■ **Verilen Metin**:
☆ ☆ ☆ ☆ ☆
Eylül 04, 2020 15:00 Europe/Istanbul

Bu bölümde Al-ı İmran suresinin 186'ncı ayetinin sebeb-i nüzulünü ele alacağız.

Cazibeli Mekke şehri tüm maneviyatı ve konumu ile  artık Müslümanlar için güvenli bir bölge sayılmıyordu.  Müşriklerin Müslümanlara ettikleri zulüm ve yaşanan trajik durum  aşırı dereceye ulaşmış ve Müslümanları göçe zorlamıştı.  Müslümanlar ise ana topraklarını terk edip diğer diyarlara sığınmak zorunda kalmışlardı. Böylece Müslümanlar daha az baskı altında kalacakları  bir diyar arayışında idiler.   

Medine'nin iyi ve merhametli halkı muhacir Müslümanları   sıcak bir şekilde karşıladılar. Ancak kısa bir zaman sonra Yahudilerin dil yaraları müşriklerin eziyetlerinin yerine geçti. Bu kez de Müslümanlar  yeni bir düşman ile karşı karşıya kalmışlardı.  

Bu arada  kinci ve Yahudi bir şair olan Ka'b bin Eşref  sürekli olarak Peygamber Efendimiz ve yarenlerini  kendi şiirleri ile hedef aldı ve açık bir şekilde müşrikleri  Allah Resulü aleyhinde savaş başlatmaya teşvik etti.  Bu Yahudi şair  ise kendi şiirlerinde Allah Resulünün hicvinde, Müslüman kadınlar ve Peygamberin eşleri hakkında bile gazeller söyleyip Müslümanları aşağılamaya çalışıyordu. 

Yahudi şair Ka'b'ın babası  Arap kabilelerden Beni Nebhan'dan Tayyi aşiretindendi. Annesi ise  Beni Nazir Yahudilerindendi.  Babası öldüğünde  annesi onu kardeşlerinin yanına götürdü. Kab ise Beni Nazir kabilesi arasında yetişti ve Yahudiliği kabul etti.  Kab, yetenekli bir şair, zengin ve güzel bir insan olup kendi dini kardeşlerine mali yardımda bulunan bir insandı.  Onun kalesi ise  Medine'nin güney doğusunda  Beni Nazir mahallesinin arkasında idi.
☆ ☆ ☆ ☆ ☆
■ **Görev A**:
Sebeb-i nüzul metnine göre aşağıdaki soruları yanıtlayın:
(i) Ka'b bin Eşref'in annesi hangi Yahudilerdendi?
(ii) Medine halkı muhacir Müslümanları nasıl karşıladı?
(iii) Ka'b'ın kalesi nerede bulunuyordu?
■ **Görev B**: Sebeb-i nüzul metninde "Yahudi şair Ka'b'ın" ile "mahallesinin arkasında idi." arasındaki kısmı, bu ifadeler de dahil olmak üzere, lütfen hiç değiştirmeden yazın.
■ **Görev C**: Sebeb-i nüzul metninin devamını, son cümlesinden sonra gelecek şekilde getirin.
Kayıtların bu metinle bir ilgisi yoktur.
☆ ☆ ☆ ☆ ☆
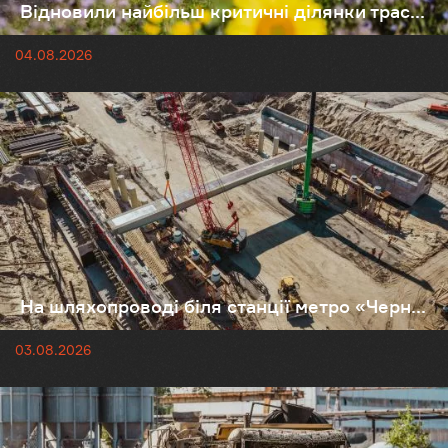
Відновили найбільш критичні ділянки трас...
04.08.2026
На шляхопроводі біля станції метро «Черн...
03.08.2026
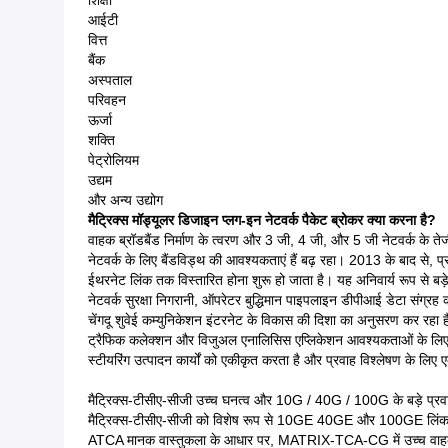
शिक्षा
आईटी
वित्त
बैंक
अस्पताल
परिवहन
ऊर्जा
शक्ति
पेट्रोलियम
उद्यम
और अन्य उद्योग
मैट्रिक्स मॉड्यूलर डिजाइन प्लग-इन नेटवर्क पैकेट ब्रोकर क्या करना है?
वाहक ब्रॉडबैंड निर्माण के त्वरण और 3 जी, 4 जी, और 5 जी नेटवर्क के तेज
नेटवर्क के लिए बैंडविड्थ की आवश्यकताएं हैं बढ़ रहा। 2013 के बाद से
ईथरनेट लिंक तक विस्तारित होना शुरू हो जाता है। यह अनिवार्य रूप से बड़े ड
नेटवर्क सुरक्षा निगरानी, ​​ऑपरेटर बुद्धिमान पाइपलाइन डीपीआई डेटा संग्र
चेंगदू शुवेई कम्युनिकेशन इंटरनेट के विकास की दिशा का अनुसरण 
ट्रैफिक कलेक्शन और विजुअल एनालिसिस एप्लिकेशन आवश्यकताओं के लिए 
स्टीयरिंग उत्पादन कार्यों को एकीकृत करता है और प्रवाह विश्लेषण के लि
मैट्रिक्स-टीसीए-सीजी उच्च घनत्व और 10G / 40G / 100G के बड़े प्रवाह
मैट्रिक्स-टीसीए-सीजी को विशेष रूप से 10GE 40GE और 100GE लिंक के डेट
ATCA मानक वास्तुकला के आधार पर, MATRIX-TCA-CG में उच्च वाहक स्तर की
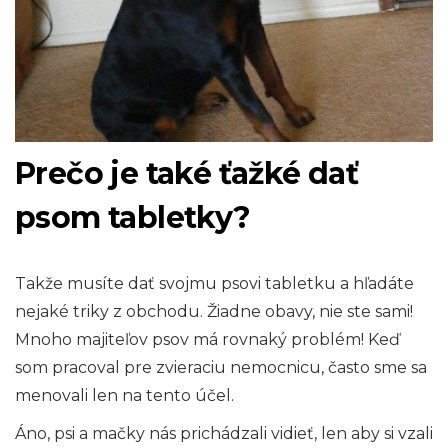
Prečo je také ťažké dať
psom tabletky?
Takže musíte dať svojmu psovi tabletku a hľadáte
nejaké triky z obchodu. Žiadne obavy, nie ste sami!
Mnoho majiteľov psov má rovnaký problém! Keď
som pracoval pre zvieraciu nemocnicu, často sme sa
menovali len na tento účel.
Áno, psi a mačky nás prichádzali vidieť, len aby si vzali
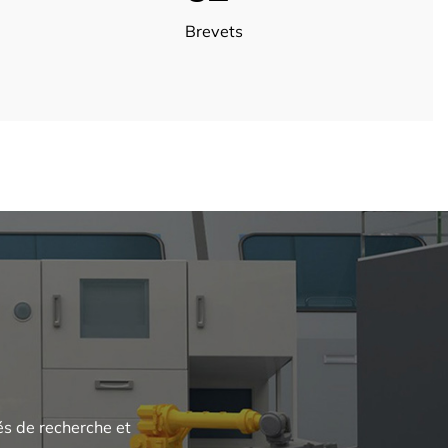
Brevets
és de recherche et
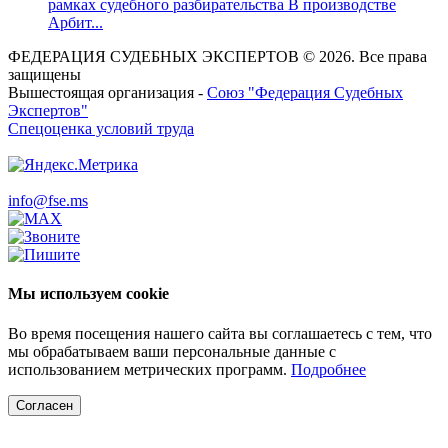
рамках судебного разбирательства В производстве
Арбит...
ФЕДЕРАЦИЯ СУДЕБНЫХ ЭКСПЕРТОВ © 2026. Все права
защищены
Вышестоящая организация -
Союз "Федерация Судебных
Экспертов"
Спецоценка условий труда
info@fse.ms
Мы используем cookie
Во время посещения нашего сайта вы соглашаетесь с тем, что
мы обрабатываем ваши персональные данные с
использованием метрических программ.
Подробнее
Согласен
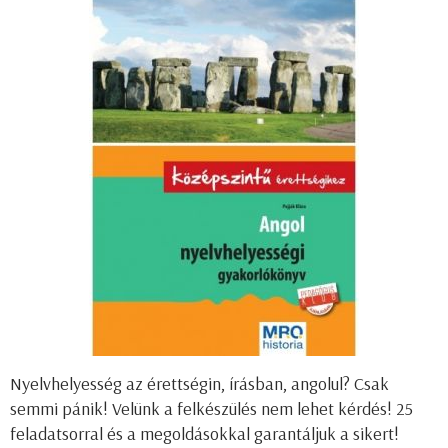
Nyelvhelyesség az érettségin, írásban, angolul? Csak
semmi pánik! Velünk a felkészülés nem lehet kérdés! 25
feladatsorral és a megoldásokkal garantáljuk a sikert!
☆ ☆ ☆ ☆ ☆
■ **Yanıtınız A**:
(i) Beni Nazir Yahudilerindendi.
(ii) Sıcak bir şekilde karşıladı.
(iii) Medine'nin güney doğusunda, Beni Nazir mahallesinin arkasında bulunuyordu.

■ **Yanıtınız B**:
Yahudi şair Ka'b'ın babası  Arap kabilelerden Beni Nebhan'dan Tayyi aşiretindendi. Annesi ise  Beni Nazir Yahudilerindendi.  Babası öldüğünde  annesi onu kardeşlerinin yanına götürdü. Kab ise Beni Nazir kabilesi arasında yetişti ve Yahudiliği kabul etti.  Kab, yetenekli bir şair, zengin ve güzel bir insan olup kendi dini kardeşlerine mali yardımda bulunan bir insandı.  Onun kalesi ise  Medine'nin güney doğusunda  Beni Nazir mahallesinin arkasında idi.

■ **Yanıtınız C**:
Müslümanların Bedir savaşında zafer haberi yayıldığında  Kureyş liderlerinin  öldürüldüğü haberini  duyan Kab ise şöyle dedi:"  Acaba hak bu mu?   Bunlar Arapların büyükleri ve krallarıdırlar.  Ant olsun ki  Muhammed bu kesimi öldürmüşse yer altında yaşamak  üstünden yaşamaktan yeğdir. "

Böylece bu Yahudi şair  Medine kabilelerini  İslam ordusu aleyhinde ayağa kaldırmak istiyordu.  

Kab bununla da yetinmeyip  Mekke'ye gitti ve müşrikler hakkında ağıtlar yakarak Kureyşlilerin kin duygusunu iyice kabarttı ve onların Allah Resulü ile düşmanlıklarının alevini de körükledi ve alenen savaşmaya çağrı yaptı.  Ne zaman Kab, Mekke'de olsa Ebu Sufyan ve diğer müşrikler ona şöyle sorarlardı:"  Acaba bizim dinimizi mi yoksa Muhammed ve yarenlerinin dinini mi beğenirsin? Hangi grup daha fazla iflah olmuştur?  " Kaab bin Eşref ise  şöyle derdi:"  Siz. Siz daha üstün ve daha doğru yolu bulmuş olanlarsınız. "

Allahu Teala ise  bu hususta Nisa suresinin 51'inci ayetini indirmiştir:" « أَلَمْ تَرَ إِلَى الَّذِینَ أُوتُواْ نَصِیباً مِّنَ الْکِتَابِ یُؤْمِنُونَ بِالْجِبْتِ وَالطَّاغُوتِ وَیَقُولُونَ لِلَّذِینَ کَفَرُواْ هَؤُلاء أَهْدَى مِنَ الَّذِینَ آمَنُواْ سَبِیلاً:

" Kendilerine kitaptan nasip verilenleri görmedin mi? Putlara ve bâtıla iman ediyorlar, sonra da kâfirler için "Bunlar Allah’a iman edenlerden daha doğru yoldadır" diyorlar." 

Kaab ise aynı düşünceler ile Medine'ye dönerek bu kez de sahabe kadınlarını hedef aldı ve şiir söylemek başladı. Kaab, Müslümanları iyice eziyet etmeye devam etti. Gerçekte Kaab  Allah Resulünün Müslüman ve Ehli Kitap arasında barışı sağlamak yönündeki çabalarını  sonuçsuz bırakmaya çalışıp iki kesim arasında ihtilaflar ve düşmanlıkların oluşturulması peşinde idi.  Bu yüzden Allah Resulü de ashabına hitaben şöyle dedi:"  Kim Kaab bin Eşref'in benim hakkımdaki eziyetlerine son vermek ister?"  Bu sırada Muhammed bin Musallime kalkıp " Ben bunun üstesinden gelirim ey Allah Resulü!  Onu öldüreceğim " dedi.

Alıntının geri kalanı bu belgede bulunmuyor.